Например, при синдроме ломкой Х-хромосомы препараты группы статинов, а также селективные ингибиторы вторичного захвата серотонина (например, сертралин) дают улучшения поведения и подталкивают развитие речи.

В лечении эпилепсии при аутизме работают препараты каннабиса — об этом расскажет на конференции в Москве мой коллега из Израиля доктор Илан Линдер.

Важно понимать, что все то новое, что мы узнаем об этиологии, то есть о причинах аутизма — это всегда прорыв, потому что — пусть и не сразу и не напрямую — ведет к созданию терапии через понимание того, какие биологические механизмы нарушены.

Я понимаю, что родители очень ждут лекарства, но лекарство — это не только медикамент. Нельзя недооценивать в лечении аутизма значения поведенческих подходов, логопедии, психологии.

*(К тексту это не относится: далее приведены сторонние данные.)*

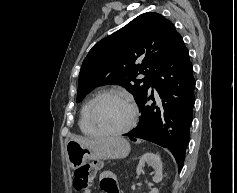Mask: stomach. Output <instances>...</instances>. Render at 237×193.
Listing matches in <instances>:
<instances>
[{
	"mask_svg": "<svg viewBox=\"0 0 237 193\" xmlns=\"http://www.w3.org/2000/svg\"><path fill=\"white\" fill-rule=\"evenodd\" d=\"M130 152L129 142L122 137H113L101 142L81 144L69 140L66 144V155L70 166L77 169L87 160L122 159Z\"/></svg>",
	"mask_w": 237,
	"mask_h": 193,
	"instance_id": "stomach-1",
	"label": "stomach"
}]
</instances>
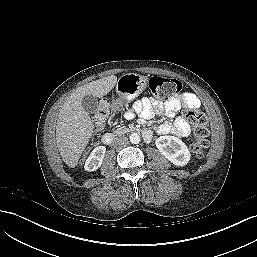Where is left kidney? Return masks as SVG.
<instances>
[{
	"label": "left kidney",
	"instance_id": "5707ae66",
	"mask_svg": "<svg viewBox=\"0 0 257 257\" xmlns=\"http://www.w3.org/2000/svg\"><path fill=\"white\" fill-rule=\"evenodd\" d=\"M155 144L159 152L176 166H185L190 160L186 144L175 136H160Z\"/></svg>",
	"mask_w": 257,
	"mask_h": 257
}]
</instances>
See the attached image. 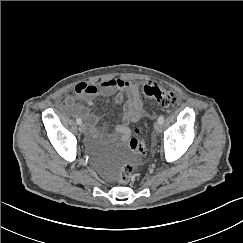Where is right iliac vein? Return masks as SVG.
I'll return each mask as SVG.
<instances>
[{"instance_id": "obj_1", "label": "right iliac vein", "mask_w": 243, "mask_h": 243, "mask_svg": "<svg viewBox=\"0 0 243 243\" xmlns=\"http://www.w3.org/2000/svg\"><path fill=\"white\" fill-rule=\"evenodd\" d=\"M79 131L81 133H85L86 132V126L85 124L81 123L80 126H79Z\"/></svg>"}]
</instances>
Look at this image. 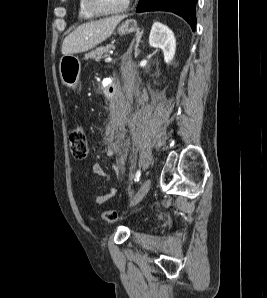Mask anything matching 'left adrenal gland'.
<instances>
[{"instance_id": "1", "label": "left adrenal gland", "mask_w": 267, "mask_h": 298, "mask_svg": "<svg viewBox=\"0 0 267 298\" xmlns=\"http://www.w3.org/2000/svg\"><path fill=\"white\" fill-rule=\"evenodd\" d=\"M142 35H143V31H139L138 30L137 33H136L135 39L132 40V42H131V44L129 46V49H128L127 53H126L127 56H129V57L131 56L134 43L136 42V44H135V58L138 57V55L140 54V50L138 49V47H139V43L141 41Z\"/></svg>"}]
</instances>
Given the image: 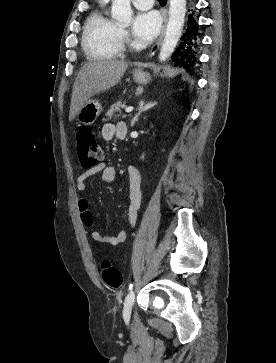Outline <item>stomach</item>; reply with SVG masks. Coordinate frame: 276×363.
Instances as JSON below:
<instances>
[{"label": "stomach", "instance_id": "obj_1", "mask_svg": "<svg viewBox=\"0 0 276 363\" xmlns=\"http://www.w3.org/2000/svg\"><path fill=\"white\" fill-rule=\"evenodd\" d=\"M136 83L146 85L150 80V74L136 71L133 74ZM102 112L101 104L94 99H89L77 113V120L84 125H92Z\"/></svg>", "mask_w": 276, "mask_h": 363}]
</instances>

— Марина, я уверена, что ваш доклад на Конференции в Москве будет очень интересным. Это первая ваша конференция у нас в стране, или вам уже приходилось выступать перед российской аудиторией?

Я уже выступала на Московской конференции по аутизму в 2014 году и осталась в восторге от того, как она была организована, от того, сколько людей собралось для обсуждения путей помощи детям с аутизмом.

Я училась медицине в 80-е годы в Риге, тогда мы еще были одной страной, и я мечтала о том, как здорово было бы учиться в Москве. Я очень люблю этот город.

Удивительным образом моя мечта сбылась, хотя и в несколько измененном виде: я оказалась в Москве уже опытным специалистом, который стоит на сцене и делится накопленной информацией с аудиторией. С нетерпением жду новой поездки и возможности выступить на вашей замечательной конференции.